◆ **Exercise prompt**:
Please write out the lines below word for word, beginning with the very first line and going on through the line with "ติดตั้งเครื่องมือตรวจ Code ตั้งแต่บน", that line included. Leave the pictures out.

(Dataset records)
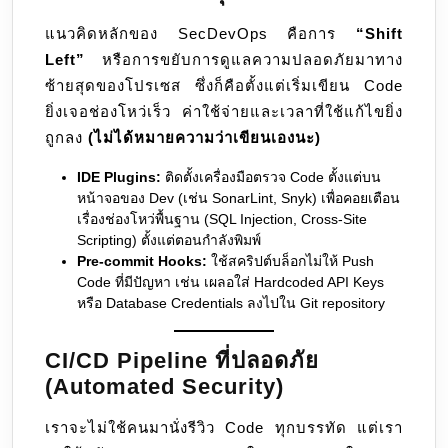
แนวคิดหลักของ SecDevOps คือการ
“Shift
Left”
หรือการขยับการดูแลความปลอดภัยมาทาง
ซ้ายสุดของโปรเซส ซึ่งก็คือตั้งแต่เริ่มเขียน Code
ยิ่งเจอช่องโหว่เร็ว ค่าใช้จ่ายและเวลาที่ใช้แก้ไขยิ่ง
ถูกลง
(ไม่ได้หมายความว่าเขียนเองนะ)
IDE Plugins:
ติดตั้งเครื่องมือตรวจ Code ตั้งแต่บน
หน้าจอของ Dev (เช่น SonarLint, Snyk) เพื่อคอยเตือน
เรื่องช่องโหว่พื้นฐาน (SQL Injection, Cross-Site
Scripting) ตั้งแต่ตอนกำลังพิมพ์
Pre-commit Hooks:
ใช้สคริปต์บล็อกไม่ให้ Push
Code ที่มีปัญหา เช่น เผลอใส่ Hardcoded API Keys
หรือ Database Credentials ลงไปใน Git repository
CI/CD Pipeline ที่ปลอดภัย
(Automated Security)
เราจะไม่ใช้คนมานั่งรีวิว Code ทุกบรรทัด แต่เรา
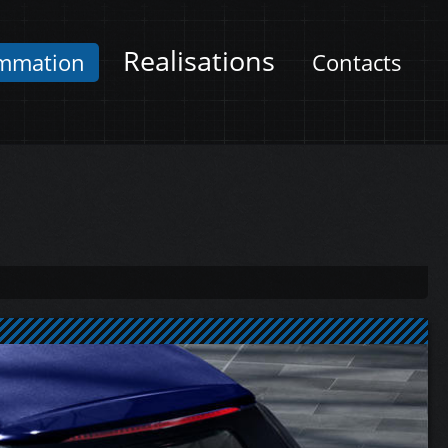
Realisations
mmation
Contacts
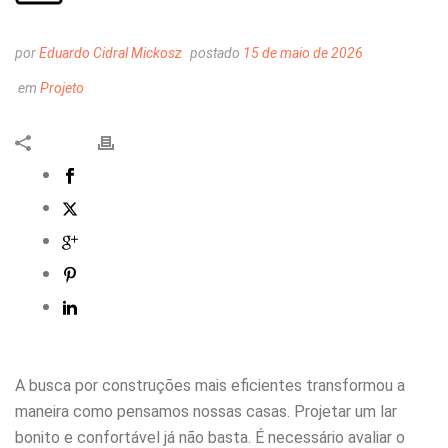
por
Eduardo Cidral Mickosz
postado
15 de maio de 2026
em
Projeto
A busca por construções mais eficientes transformou a
maneira como pensamos nossas casas. Projetar um lar
bonito e confortável já não basta. É necessário avaliar o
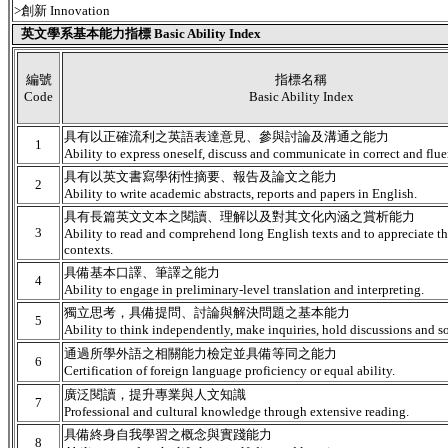
>創新 Innovation
英文學系基本能力指標 Basic Ability Index
編號
指標名稱
Code
Basic Ability Index
具有以正確流利之英語表達意見、參與討論及溝通之能力
1
Ability to express oneself, discuss and communicate in correct and flue
具有以英文書寫學術性摘要、報告及論文之能力
2
Ability to write academic abstracts, reports and papers in English.
具有長篇英文文本之閱讀、理解以及對其文化內涵之賞析能力
3
Ability to read and comprehend long English texts and to appreciate the
contexts.
具備基本口譯、筆譯之能力
4
Ability to engage in preliminary-level translation and interpreting.
獨立思考，具備提問、討論與解決問題之基本能力
5
Ability to think independently, make inquiries, hold discussions and s
通過所學外語之相關能力檢定並具備等同之能力
6
Certification of foreign language proficiency or equal ability.
廣泛閱讀，提升專業與人文知識
7
Professional and cultural knowledge through extensive reading.
具備終身自我學習之概念與實踐能力
8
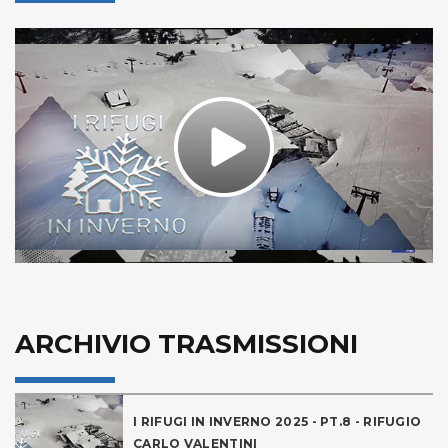
Play
Video
ARCHIVIO TRASMISSIONI
I RIFUGI IN INVERNO 2025 - PT.8 - RIFUGIO
CARLO VALENTINI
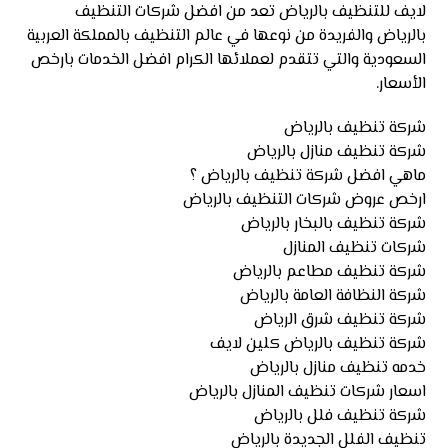
لايف للتنظيف بالرياض تعد من افضل شركات التنظيف
بالرياض والفريدة من نوعها في عالم التنظيف بالمملكة العربية
السعودية والتي تتقدم لعملائها الكرام افضل الخدمات بارخص
الأسعار.
شركة تنظيف بالرياض
شركة تنظيف منازل بالرياض
ماهي افضل شركة تنظيف بالرياض ؟
ارخص عروض شركات التنظيف بالرياض
شركة تنظيف بالبخار بالرياض
شركات تنظيف المنازل
شركة تنظيف مطاعم بالرياض
شركة النظافة العامة بالرياض
شركة تنظيف شرق الرياض
شركة تنظيف بالرياض كلين لايف
خدمه تنظيف منازل بالرياض
اسعار شركات تنظيف المنازل بالرياض
شركة تنظيف فلل بالرياض
تنظيف الفلل الجديدة بالرياض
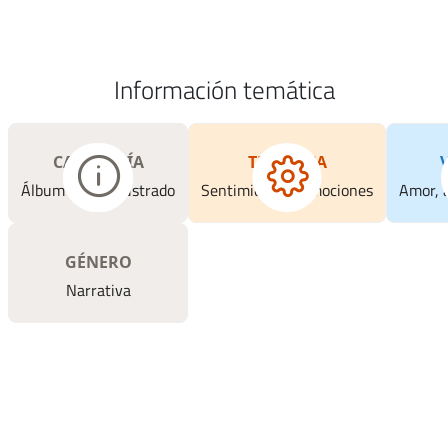
Información temática
CATEGORÍA
TEMÁTICA
Álbum y libro ilustrado
Sentimiento / Emociones
Amor, a
GÉNERO
Narrativa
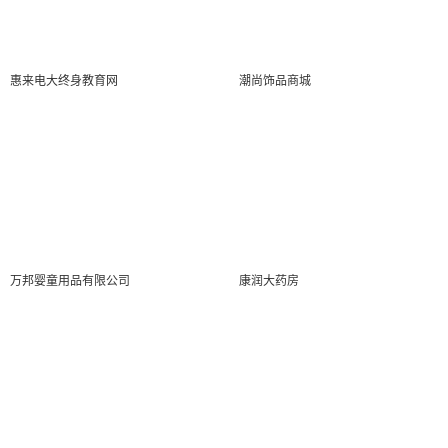
惠来电大终身教育网
潮尚饰品商城
万邦婴童用品有限公司
康润大药房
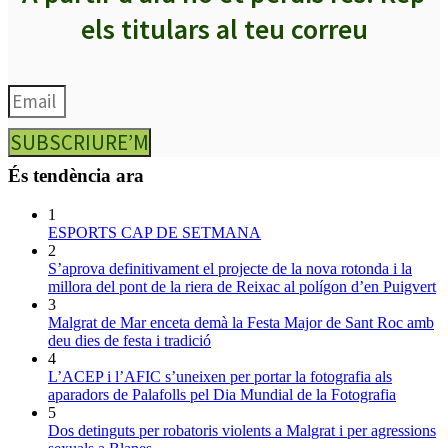
els titulars al teu correu
SUBSCRIURE’M
És tendència ara
1
ESPORTS CAP DE SETMANA
2
S’aprova definitivament el projecte de la nova rotonda i la
millora del pont de la riera de Reixac al polígon d’en Puigvert
3
Malgrat de Mar enceta demà la Festa Major de Sant Roc amb
deu dies de festa i tradició
4
L’ACEP i l’AFIC s’uneixen per portar la fotografia als
aparadors de Palafolls pel Dia Mundial de la Fotografia
5
Dos detinguts per robatoris violents a Malgrat i per agressions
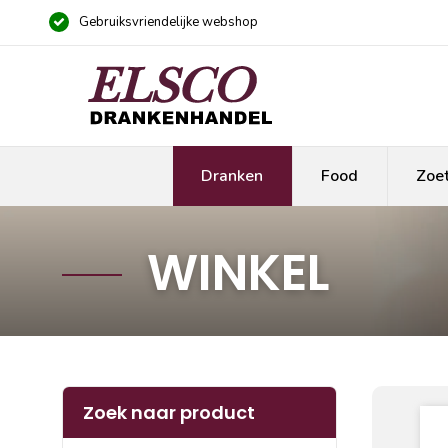
Gebruiksvriendelijke webshop
Dranken
Food
Zoe
WINKEL
Zoek naar product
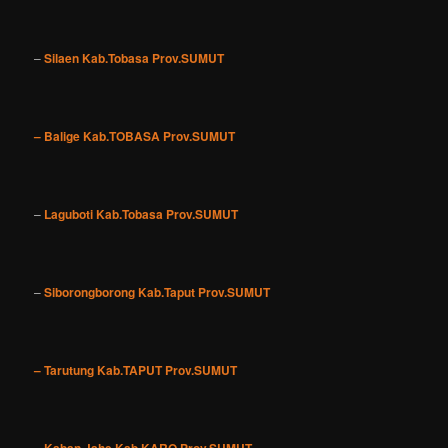
–
Silaen Kab.Tobasa Prov.SUMUT
– Balige Kab.TOBASA Prov.SUMUT
–
Laguboti Kab.Tobasa Prov.SUMUT
–
Siborongborong Kab.Taput Prov.SUMUT
– Tarutung Kab.TAPUT Prov.SUMUT
– Kaban Jahe Kab.KARO Prov.SUMUT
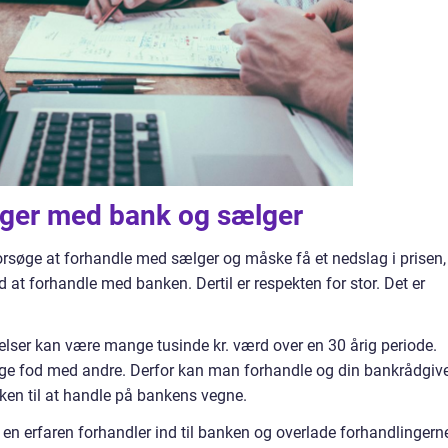
inger med bank og sælger
forsøge at forhandle med sælger og måske få et nedslag i prisen,
 at forhandle med banken. Dertil er respekten for stor. Det er
elser kan være mange tusinde kr. værd over en 30 årig periode.
lige fod med andre. Derfor kan man forhandle og din bankrådgiv
anken til at handle på bankens vegne.
 en erfaren forhandler ind til banken og overlade forhandlingern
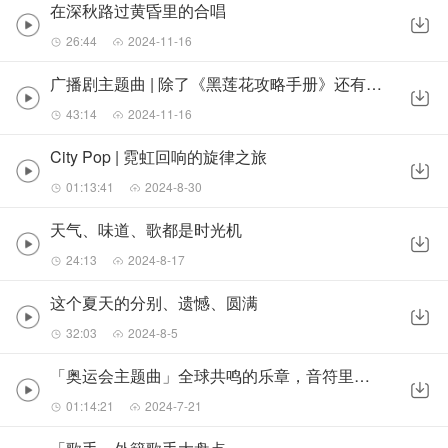
在深秋路过黄昏里的合唱
26:44
2024-11-16
广播剧主题曲 | 除了《黑莲花攻略手册》还有哪些神级广播剧
43:14
2024-11-16
City Pop | 霓虹回响的旋律之旅
01:13:41
2024-8-30
天气、味道、歌都是时光机
24:13
2024-8-17
这个夏天的分别、遗憾、圆满
32:03
2024-8-5
「奥运会主题曲」全球共鸣的乐章，音符里的奥运精神
01:14:21
2024-7-21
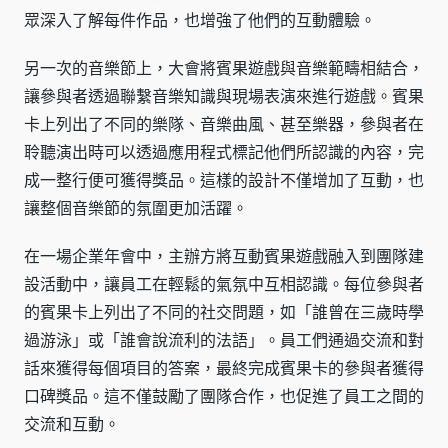
眾深入了解每件作品，也增強了他們的互動體驗。
另一次的音樂節上，大會將賓果遊戲與音樂範疇相結合，
讓參與者透過聯繫音樂知識與現場表演來進行遊戲。賓果
卡上列出了不同的樂隊、音樂曲風、甚至樂器，參與者在
聆聽演出時可以透過應用程式標記他們所認識的內容，完
成一整行便可獲得獎品。這樣的設計不僅增加了互動，也
讓整個音樂節的氛圍更加活躍。
在一場企業年會中，主辦方將互動賓果遊戲融入到團隊建
設活動中，讓員工在輕鬆的氣氛中互相認識。每位參與者
的賓果卡上列出了不同的社交問題，如「誰曾在三歲時學
過游泳」或「誰會說流利的法語」。員工們通過交流和對
話來獲得每個項目的答案，最終完成賓果卡的參與者獲得
口碑獎品。這不僅鼓勵了團隊合作，也促進了員工之間的
交流和互動。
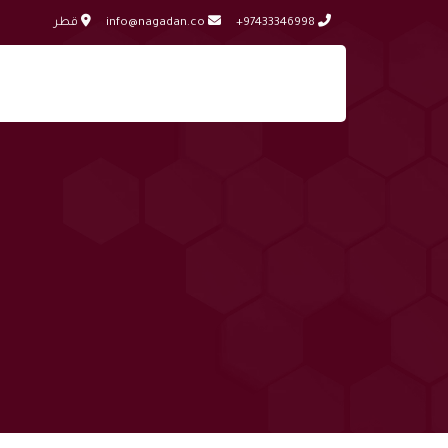
+97433346998
info@nagadan.co
قطر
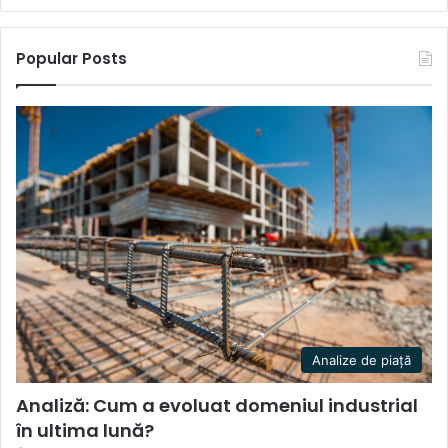
Popular Posts
Analize de piață
Analiză: Cum a evoluat domeniul industrial
în ultima lună?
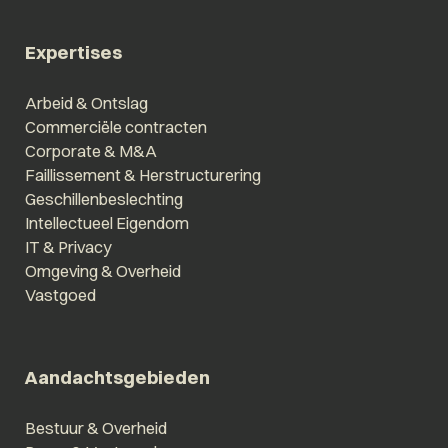
Expertises
Arbeid & Ontslag
Commerciële contracten
Corporate & M&A
Faillissement & Herstructurering
Geschillenbeslechting
Intellectueel Eigendom
IT & Privacy
Omgeving & Overheid
Vastgoed
Aandachtsgebieden
Bestuur & Overheid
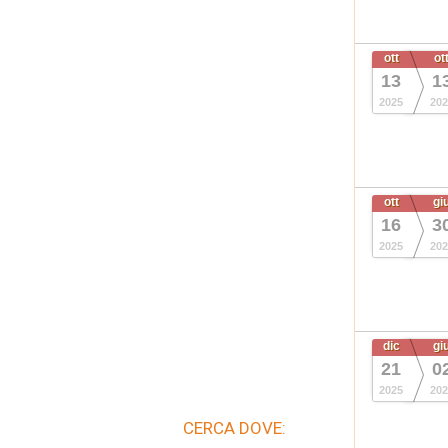
ott
ot
13
1
2025
202
ott
gi
16
3
2025
202
dic
gi
21
0
2025
202
CERCA DOVE:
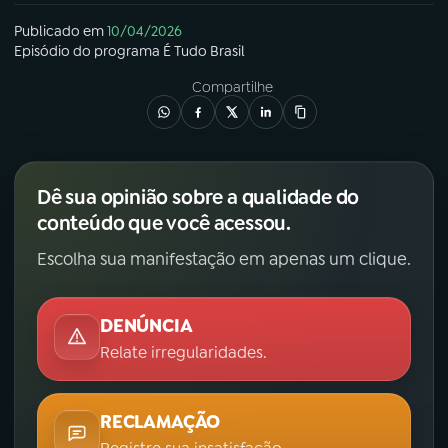
Publicado em
10/04/2026
Episódio
do programa
É Tudo Brasil
Compartilhe
Dê sua opinião sobre a qualidade do
conteúdo que você acessou.
Escolha sua manifestação em apenas um clique.
DENÚNCIA
Relate irregularidades.
RECLAMAÇÃO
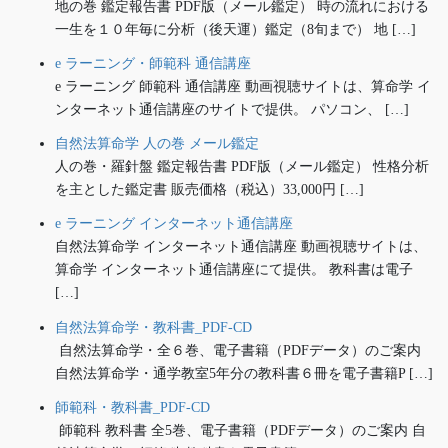
地の巻 鑑定報告書 PDF版（メール鑑定） 時の流れにおける
一生を１０年毎に分析（後天運）鑑定（8旬まで） 地 […]
e ラーニング・師範科 通信講座
e ラーニング 師範科 通信講座 動画視聴サイトは、算命学 イ
ンターネット通信講座のサイトで提供。 パソコン、 […]
自然法算命学 人の巻 メール鑑定
人の巻・羅針盤 鑑定報告書 PDF版（メール鑑定） 性格分析
を主とした鑑定書 販売価格（税込）33,000円 […]
e ラーニング インターネット通信講座
自然法算命学 インターネット通信講座 動画視聴サイトは、
算命学 インターネット通信講座にて提供。 教科書は電子
[…]
自然法算命学・教科書_PDF-CD
自然法算命学・全６巻、電子書籍（PDFデータ）のご案内
自然法算命学・通学教室5年分の教科書６冊を電子書籍P […]
師範科・教科書_PDF-CD
師範科 教科書 全5巻、電子書籍（PDFデータ）のご案内 自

◆ **Task answer**:
แนวคิดหลักของ SecDevOps คือการ
“Shift
Left”
หรือการขยับการดูแลความปลอดภัยมาทาง
ซ้ายสุดของโปรเซส ซึ่งก็คือตั้งแต่เริ่มเขียน Code
ยิ่งเจอช่องโหว่เร็ว ค่าใช้จ่ายและเวลาที่ใช้แก้ไขยิ่ง
ถูกลง
(ไม่ได้หมายความว่าเขียนเองนะ)
IDE Plugins:
ติดตั้งเครื่องมือตรวจ Code ตั้งแต่บน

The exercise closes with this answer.